Nous venons d’apprendre à l’instant la mort de Franck Dubosc, le VRP humoriste des soirées VIP pour l’écume des adolescents légumes. Il s’agit du premier décès marquant d’un vacancier temporaire du microcosme cinématographique depuis le suicide du scénario des films CampingIznogoud et Disco.
 
Pierre Desproges a immédiatement salué la mémoire « du comique préféré des cons aimant les blagues avec des bites et des couilles ». La réaction des testicules de Michael Youn se fait toujours attendre.
 
Après une enfance heureuse où sa timidité l’empêche de devenir une star, Franck Dubosc se met à faire l’andouille en faculté d’anglais. Ses plaisanteries à répétition sur les fesses suscitent déjà l’admiration des cuvettes du troisième étage et des bars à rouges à lèvres qu’il écume. Ses professeurs se montrent plus réservés.
 
Il tourne à partir de 1984 plusieurs téléfilms de série Z avec des filles couchant avec des garçons. Il joue surtout le rôle des garçons. Franck Dubosc écume les castings et s’en vante à chaque mariage dont il est l’invité, applaudis par les choux à crèmes et le public en smoking tâché. Son talent d’acteur se montre plus réservé.
 
Ce bel homme aux yeux bleus participe ensuite aux ventes de cassettes du juif Elie Semoun. Leur collaboration se déroule sans heurts, prouvant ainsi au public qu’un bel homme aux yeux bleus et un juif peuvent faire bon ménage (même si sur la question Dieudonné se montre plus réservé. Surtout en ce qui concerne les juifs).
 
Recruté par Laurent Ruquier, Franck Dubosc devient le maillon fort d’ « On a tout Essayé », éclipsant les sketchs staliniens de Gérard Miller et les attaques cérébrales de Claude Sarraute. Cultivant son image de romantique frimeur en forniquant avec toutes les émissions indigentes du PAF, il se montre plus réservé dès qu’il s’agit d’écumer les bouillons de la culture.

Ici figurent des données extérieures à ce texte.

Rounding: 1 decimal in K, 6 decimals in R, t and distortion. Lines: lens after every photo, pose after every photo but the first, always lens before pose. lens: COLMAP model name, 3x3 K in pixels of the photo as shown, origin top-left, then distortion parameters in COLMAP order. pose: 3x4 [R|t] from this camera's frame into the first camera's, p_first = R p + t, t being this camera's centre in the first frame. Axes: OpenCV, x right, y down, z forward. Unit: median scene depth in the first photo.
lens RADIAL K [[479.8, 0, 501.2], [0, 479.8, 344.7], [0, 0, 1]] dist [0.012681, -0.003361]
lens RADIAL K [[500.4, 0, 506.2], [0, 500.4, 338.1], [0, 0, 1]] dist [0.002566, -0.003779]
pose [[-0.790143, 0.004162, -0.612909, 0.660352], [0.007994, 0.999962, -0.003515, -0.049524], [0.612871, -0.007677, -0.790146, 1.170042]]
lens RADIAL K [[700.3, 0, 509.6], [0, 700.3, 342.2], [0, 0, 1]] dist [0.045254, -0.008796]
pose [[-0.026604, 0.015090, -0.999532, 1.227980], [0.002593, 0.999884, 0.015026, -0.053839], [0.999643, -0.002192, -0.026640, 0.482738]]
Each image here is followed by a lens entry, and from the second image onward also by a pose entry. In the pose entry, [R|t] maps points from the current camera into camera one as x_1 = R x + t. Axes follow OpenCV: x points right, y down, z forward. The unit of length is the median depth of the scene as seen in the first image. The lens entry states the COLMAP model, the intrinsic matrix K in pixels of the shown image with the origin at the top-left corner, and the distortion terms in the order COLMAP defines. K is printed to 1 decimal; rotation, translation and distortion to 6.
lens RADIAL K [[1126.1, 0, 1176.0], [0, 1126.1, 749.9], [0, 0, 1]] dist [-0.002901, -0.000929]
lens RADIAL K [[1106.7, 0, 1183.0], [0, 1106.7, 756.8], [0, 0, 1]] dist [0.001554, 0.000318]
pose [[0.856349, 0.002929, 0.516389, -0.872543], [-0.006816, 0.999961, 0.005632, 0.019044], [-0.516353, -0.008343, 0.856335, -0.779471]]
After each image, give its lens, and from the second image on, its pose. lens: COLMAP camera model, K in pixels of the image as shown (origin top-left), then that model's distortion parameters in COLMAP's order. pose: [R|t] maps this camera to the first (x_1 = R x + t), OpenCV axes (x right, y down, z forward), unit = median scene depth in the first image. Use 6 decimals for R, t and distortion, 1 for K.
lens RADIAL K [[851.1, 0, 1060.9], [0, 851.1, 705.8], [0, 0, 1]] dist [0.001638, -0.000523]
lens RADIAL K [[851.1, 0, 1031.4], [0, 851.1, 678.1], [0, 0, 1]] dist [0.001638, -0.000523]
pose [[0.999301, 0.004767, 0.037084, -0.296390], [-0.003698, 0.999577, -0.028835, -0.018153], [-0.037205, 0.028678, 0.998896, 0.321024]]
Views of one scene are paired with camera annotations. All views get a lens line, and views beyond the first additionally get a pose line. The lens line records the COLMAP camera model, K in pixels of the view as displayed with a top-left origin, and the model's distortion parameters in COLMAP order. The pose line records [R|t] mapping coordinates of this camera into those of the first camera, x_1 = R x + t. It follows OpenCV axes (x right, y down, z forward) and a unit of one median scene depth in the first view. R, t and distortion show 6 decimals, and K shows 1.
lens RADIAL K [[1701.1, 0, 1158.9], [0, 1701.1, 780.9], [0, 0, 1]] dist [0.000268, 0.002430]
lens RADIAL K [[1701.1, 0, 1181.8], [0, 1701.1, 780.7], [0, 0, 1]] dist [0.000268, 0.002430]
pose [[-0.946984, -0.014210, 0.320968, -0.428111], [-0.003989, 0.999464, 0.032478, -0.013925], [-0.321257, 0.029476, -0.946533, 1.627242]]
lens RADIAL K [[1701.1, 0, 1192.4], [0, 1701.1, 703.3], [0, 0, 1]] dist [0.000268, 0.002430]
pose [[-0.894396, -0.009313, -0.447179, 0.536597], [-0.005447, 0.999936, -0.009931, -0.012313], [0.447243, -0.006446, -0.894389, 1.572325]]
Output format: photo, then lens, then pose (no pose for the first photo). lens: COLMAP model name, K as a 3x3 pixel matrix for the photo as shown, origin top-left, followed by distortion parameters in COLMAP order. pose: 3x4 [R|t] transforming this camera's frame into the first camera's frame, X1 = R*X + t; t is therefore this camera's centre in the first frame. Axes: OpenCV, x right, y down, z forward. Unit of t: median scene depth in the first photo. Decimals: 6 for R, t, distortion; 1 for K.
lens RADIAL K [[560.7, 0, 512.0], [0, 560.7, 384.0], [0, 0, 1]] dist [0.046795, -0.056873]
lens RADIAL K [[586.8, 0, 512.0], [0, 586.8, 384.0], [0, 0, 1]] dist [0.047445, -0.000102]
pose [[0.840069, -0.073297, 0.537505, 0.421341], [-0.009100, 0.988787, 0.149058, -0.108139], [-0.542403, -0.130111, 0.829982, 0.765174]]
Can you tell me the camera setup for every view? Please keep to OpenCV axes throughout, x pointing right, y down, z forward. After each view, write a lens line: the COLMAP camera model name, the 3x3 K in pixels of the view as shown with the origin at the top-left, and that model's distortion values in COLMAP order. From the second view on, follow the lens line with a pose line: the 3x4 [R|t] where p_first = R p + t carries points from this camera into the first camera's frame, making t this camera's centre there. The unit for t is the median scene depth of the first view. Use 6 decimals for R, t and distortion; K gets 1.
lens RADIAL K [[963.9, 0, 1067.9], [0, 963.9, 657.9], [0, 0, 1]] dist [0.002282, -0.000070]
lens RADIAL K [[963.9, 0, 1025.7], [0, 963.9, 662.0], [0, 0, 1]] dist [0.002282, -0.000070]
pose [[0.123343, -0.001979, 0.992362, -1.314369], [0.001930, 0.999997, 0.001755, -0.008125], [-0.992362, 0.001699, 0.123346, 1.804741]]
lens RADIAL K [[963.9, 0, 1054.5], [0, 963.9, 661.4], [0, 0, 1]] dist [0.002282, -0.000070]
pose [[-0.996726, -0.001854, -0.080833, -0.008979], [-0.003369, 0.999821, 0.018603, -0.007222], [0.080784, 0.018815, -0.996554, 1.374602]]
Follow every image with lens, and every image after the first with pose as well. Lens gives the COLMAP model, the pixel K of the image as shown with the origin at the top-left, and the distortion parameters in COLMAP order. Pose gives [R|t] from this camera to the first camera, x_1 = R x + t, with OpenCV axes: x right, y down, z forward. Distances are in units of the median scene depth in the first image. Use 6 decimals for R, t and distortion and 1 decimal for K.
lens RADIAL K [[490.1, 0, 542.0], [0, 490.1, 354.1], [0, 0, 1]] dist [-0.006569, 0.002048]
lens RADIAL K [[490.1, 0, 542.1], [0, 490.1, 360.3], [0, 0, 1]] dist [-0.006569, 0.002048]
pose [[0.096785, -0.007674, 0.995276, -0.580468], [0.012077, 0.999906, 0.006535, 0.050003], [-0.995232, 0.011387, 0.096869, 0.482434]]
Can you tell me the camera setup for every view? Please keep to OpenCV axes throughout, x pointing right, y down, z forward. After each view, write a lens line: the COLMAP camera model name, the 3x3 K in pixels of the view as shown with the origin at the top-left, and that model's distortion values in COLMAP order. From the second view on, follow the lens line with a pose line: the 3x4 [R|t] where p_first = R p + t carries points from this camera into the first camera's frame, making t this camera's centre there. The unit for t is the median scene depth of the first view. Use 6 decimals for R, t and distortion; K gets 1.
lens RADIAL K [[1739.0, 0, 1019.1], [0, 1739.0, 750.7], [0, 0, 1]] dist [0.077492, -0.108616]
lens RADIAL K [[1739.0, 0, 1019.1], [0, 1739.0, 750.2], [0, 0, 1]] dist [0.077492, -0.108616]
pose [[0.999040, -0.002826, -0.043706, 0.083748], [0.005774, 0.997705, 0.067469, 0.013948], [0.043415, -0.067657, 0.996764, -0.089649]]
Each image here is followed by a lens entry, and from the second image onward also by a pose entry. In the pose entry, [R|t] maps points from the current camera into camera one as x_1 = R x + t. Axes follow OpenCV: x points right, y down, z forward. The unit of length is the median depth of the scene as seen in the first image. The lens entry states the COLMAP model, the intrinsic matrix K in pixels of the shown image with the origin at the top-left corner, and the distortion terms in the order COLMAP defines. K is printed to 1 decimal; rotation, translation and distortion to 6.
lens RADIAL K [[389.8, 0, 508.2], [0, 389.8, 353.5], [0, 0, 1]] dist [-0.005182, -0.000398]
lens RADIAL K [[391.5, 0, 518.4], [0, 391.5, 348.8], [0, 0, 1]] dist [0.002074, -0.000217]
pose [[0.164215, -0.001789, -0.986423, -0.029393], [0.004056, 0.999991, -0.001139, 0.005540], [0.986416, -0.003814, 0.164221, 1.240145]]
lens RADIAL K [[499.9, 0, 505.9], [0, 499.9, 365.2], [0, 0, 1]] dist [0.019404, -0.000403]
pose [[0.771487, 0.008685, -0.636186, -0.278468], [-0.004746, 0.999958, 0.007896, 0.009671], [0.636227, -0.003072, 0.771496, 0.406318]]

Ses textes engagés sur la drague et les célibataires font alors un ravage chez les beaufs qui l’acclament dans les DVD qu’il écume, même si le rapport qualité/prix se montre plus réservé.
 
Malgré une certaine tendance à se répéter, son univers de vomi boueux coincé dans les moustaches incite plusieurs réalisateurs de la même substance à lui faire confiance, tel Fabien Ontonniente.
 
Propulsé tête d’affiche dans Camping, sa composition de célibataire beauf un peu crétin écumant les bars à rouges à lèvres en fait le célibataire beauf un peu crétin écumant les bars à rouges à lèvres le plus doué de sa génération.
 
Il sera enterré mercredi prochain à 15 heures sur le plateau d’Arthur, entre deux casseroles des Enfants de la Télé qu’il se mettra au cul déguisé en pingouin. Pour assister aux funérailles, prière de réserver.